Other pharmacologic strategies

ACE inhibitor therapy is used either alone or in combination with β-blockade for individuals with MFS. The rationale for its use is an involvement of the renin-angiotensin system in the development of aortic stiffening and growth. A small study on 10 subjects revealed a reduction in the aortic stiffness and aortic root diameter in patients with MFS and aortic dilatation.[19],[20] However, recent research indicates that AT1R blockade may be more effective and ACE inhibitors act more like β-blockers through arterial pressure reduction.[6],[21]

Some data also indicate that interacting with molecular mechanisms responsible for the aortic wall destruction (e.g., matrix-metallo-proteinases, MMPs) may be an effective strategy. Preliminary evidence suggests that doxycycline, a tetracycline antibiotic and nonspecific inhibitor of MMP-2 and MMP-9, can attenuate aortic root growth in a mouse model of MFS.[22],[23] Most important, both TGF-β and MMP-2/MMP-9 signaling are crucial in mediating aortic pathogenesis in MFS and potential cross talk between these molecules has been demonstrated.[24] As such, combining losartan and doxycyline may be an attractive strategy showing first promising clinical results at preventing aortic complications.[25]

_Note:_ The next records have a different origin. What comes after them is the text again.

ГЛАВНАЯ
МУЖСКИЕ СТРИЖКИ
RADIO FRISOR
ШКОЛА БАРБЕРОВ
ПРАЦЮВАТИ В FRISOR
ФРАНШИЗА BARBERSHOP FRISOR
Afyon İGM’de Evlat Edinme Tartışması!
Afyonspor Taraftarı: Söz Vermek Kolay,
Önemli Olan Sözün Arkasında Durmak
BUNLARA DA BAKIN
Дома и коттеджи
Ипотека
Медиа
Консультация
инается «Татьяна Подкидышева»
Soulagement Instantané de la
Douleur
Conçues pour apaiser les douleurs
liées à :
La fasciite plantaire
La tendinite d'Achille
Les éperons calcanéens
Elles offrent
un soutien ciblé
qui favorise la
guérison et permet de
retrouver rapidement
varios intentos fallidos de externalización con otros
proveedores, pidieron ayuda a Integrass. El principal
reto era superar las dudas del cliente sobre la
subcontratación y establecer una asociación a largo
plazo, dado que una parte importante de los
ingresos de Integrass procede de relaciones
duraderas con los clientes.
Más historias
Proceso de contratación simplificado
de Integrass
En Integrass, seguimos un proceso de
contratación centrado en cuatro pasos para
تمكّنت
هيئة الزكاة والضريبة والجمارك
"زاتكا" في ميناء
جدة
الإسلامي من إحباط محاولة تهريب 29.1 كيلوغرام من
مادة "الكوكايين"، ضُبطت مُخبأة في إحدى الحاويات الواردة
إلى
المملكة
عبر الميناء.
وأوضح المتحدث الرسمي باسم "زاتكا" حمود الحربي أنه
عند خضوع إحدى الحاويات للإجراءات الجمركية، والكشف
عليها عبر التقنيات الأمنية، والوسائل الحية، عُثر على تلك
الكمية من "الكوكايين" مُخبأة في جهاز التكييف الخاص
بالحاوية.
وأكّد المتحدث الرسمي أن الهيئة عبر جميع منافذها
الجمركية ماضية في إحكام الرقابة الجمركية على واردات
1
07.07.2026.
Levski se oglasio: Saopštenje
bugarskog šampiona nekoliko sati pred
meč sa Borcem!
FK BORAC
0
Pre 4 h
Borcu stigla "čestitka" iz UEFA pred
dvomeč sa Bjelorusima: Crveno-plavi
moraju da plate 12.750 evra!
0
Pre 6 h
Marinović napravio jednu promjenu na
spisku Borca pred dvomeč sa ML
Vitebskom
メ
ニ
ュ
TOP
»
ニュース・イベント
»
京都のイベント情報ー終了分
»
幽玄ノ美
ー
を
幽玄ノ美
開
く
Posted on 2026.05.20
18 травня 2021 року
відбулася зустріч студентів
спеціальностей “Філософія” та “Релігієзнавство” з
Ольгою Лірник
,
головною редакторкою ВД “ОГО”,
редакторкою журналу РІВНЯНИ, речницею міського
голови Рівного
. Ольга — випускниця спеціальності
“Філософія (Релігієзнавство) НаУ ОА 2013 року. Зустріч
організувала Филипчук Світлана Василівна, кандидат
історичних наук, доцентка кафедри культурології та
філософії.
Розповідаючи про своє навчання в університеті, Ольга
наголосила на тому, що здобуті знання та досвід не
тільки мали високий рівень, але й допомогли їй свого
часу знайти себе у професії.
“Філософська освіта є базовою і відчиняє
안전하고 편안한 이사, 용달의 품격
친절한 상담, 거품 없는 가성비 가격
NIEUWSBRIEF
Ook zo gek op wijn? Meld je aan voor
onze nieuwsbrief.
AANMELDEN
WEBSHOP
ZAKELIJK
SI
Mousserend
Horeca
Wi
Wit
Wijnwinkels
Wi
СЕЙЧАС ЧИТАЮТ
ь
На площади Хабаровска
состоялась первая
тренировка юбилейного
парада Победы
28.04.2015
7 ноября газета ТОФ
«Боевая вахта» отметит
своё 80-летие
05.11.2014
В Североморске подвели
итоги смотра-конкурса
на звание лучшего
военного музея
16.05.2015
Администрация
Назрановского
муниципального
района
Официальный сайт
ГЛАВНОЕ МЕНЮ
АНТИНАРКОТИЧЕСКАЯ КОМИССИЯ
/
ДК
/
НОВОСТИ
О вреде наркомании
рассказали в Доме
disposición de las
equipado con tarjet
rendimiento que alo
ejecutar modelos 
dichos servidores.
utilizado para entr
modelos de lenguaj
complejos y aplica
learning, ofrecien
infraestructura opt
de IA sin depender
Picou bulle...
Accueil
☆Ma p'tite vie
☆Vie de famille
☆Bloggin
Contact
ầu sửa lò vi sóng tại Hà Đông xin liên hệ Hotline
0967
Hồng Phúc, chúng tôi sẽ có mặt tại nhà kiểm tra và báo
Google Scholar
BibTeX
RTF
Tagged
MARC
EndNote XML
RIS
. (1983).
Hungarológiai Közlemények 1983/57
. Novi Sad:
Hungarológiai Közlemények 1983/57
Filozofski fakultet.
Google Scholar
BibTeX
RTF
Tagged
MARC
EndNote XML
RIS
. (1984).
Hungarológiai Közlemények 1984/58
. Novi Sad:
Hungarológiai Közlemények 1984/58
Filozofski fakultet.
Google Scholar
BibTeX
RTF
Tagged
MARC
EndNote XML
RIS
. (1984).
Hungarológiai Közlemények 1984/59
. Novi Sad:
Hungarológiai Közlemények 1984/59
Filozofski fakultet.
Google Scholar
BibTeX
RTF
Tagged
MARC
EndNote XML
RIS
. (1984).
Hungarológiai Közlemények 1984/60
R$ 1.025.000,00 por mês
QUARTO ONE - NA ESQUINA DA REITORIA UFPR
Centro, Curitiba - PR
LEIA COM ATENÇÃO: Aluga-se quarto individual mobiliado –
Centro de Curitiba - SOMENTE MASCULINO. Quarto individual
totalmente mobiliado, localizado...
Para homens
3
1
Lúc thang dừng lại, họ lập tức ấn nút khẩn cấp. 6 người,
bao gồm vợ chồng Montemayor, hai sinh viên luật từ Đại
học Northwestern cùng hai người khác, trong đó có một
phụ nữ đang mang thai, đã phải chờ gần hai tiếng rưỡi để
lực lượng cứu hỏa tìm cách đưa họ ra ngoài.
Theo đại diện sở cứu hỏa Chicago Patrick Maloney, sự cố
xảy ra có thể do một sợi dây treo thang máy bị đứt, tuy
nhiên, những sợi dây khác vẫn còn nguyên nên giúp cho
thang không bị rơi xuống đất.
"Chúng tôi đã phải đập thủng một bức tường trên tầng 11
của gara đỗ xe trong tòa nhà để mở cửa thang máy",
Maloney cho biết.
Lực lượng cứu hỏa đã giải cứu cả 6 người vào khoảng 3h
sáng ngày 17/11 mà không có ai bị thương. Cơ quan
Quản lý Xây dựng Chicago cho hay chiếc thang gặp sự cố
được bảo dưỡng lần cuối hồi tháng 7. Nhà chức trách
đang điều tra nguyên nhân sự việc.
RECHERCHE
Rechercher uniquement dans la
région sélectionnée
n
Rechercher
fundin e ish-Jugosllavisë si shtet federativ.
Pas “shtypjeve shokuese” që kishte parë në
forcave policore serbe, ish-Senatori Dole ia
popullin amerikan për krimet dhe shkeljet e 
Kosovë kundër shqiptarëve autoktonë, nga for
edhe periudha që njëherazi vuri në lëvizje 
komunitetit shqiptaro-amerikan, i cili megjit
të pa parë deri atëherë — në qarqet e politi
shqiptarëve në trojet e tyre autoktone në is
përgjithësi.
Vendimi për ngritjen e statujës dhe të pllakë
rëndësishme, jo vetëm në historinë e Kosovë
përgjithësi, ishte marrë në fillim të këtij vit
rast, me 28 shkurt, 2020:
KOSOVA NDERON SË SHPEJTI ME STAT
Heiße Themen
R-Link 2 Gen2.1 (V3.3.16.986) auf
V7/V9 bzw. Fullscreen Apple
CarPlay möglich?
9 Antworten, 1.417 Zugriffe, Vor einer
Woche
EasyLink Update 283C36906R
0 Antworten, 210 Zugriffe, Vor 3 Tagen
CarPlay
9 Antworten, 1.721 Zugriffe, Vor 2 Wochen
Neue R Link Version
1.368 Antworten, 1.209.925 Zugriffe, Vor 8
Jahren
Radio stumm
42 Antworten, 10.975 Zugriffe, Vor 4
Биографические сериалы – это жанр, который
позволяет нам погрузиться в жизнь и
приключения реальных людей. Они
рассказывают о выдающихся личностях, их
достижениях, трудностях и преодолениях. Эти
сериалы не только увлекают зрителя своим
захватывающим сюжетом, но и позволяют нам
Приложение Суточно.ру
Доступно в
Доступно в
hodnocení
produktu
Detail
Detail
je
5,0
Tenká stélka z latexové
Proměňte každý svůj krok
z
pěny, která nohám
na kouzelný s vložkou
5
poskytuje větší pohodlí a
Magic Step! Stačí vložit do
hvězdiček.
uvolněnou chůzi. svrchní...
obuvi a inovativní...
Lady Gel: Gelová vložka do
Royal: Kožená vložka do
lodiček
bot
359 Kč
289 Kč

If statins, e.g., pravastatin, which inhibit MMPs at the post-translational level could affect aortic root growth in MFS needs further investigation, but some data suggest a reduction in the aortic root dilatation, at least in a mouse model of MFS.[26]

Perspectives

The MFS has evolved from a structural disease to a more functional disorder with the TGF-β pathway as a critical process in its pathogenesis. Ongoing efforts are aimed at identifying events parallel to or downstream of TGF-β signaling that could serve as pharmacological therapeutic targets. The ARB therapy might be the most promising treatment option. However, results of several ongoing clinical studies are needed to allow any recommendations.[16] Even if some negative data will be published, more recent therapeutic targets have been defined, e.g., the TGF-β mediated extracellular signal-regulated kinase (ERK1/2) activation is a predominant driver in aortic aneurysm dilatation in MFS, and as such ERK1/2 inhibitors may be a therapeutic strategy.[21],[27] In addition, circulating TGF-β and/or analysis of the ERK1/2 activation status may permit the optimization of dosing regimens for losartan and other pharmacological treatments.[21],[27],[28] The MFS may serve as a model for other forms of thoracic aortic aneurysm. Indeed, increased TGF-β signaling and activity has been observed in the aortic wall of non-Marfan patients with ascending aortic aneurysm, e.g., in those with bicuspid aortic valve, Loeys-Dietz syndrome and others with TGF-β receptor mutations.[4],[29]–[31] Activation of the TGF-β signaling might be a common pathway in aneurysm formation and as such TGF-β antagonism through novel pharmacologic strategies may find broader application.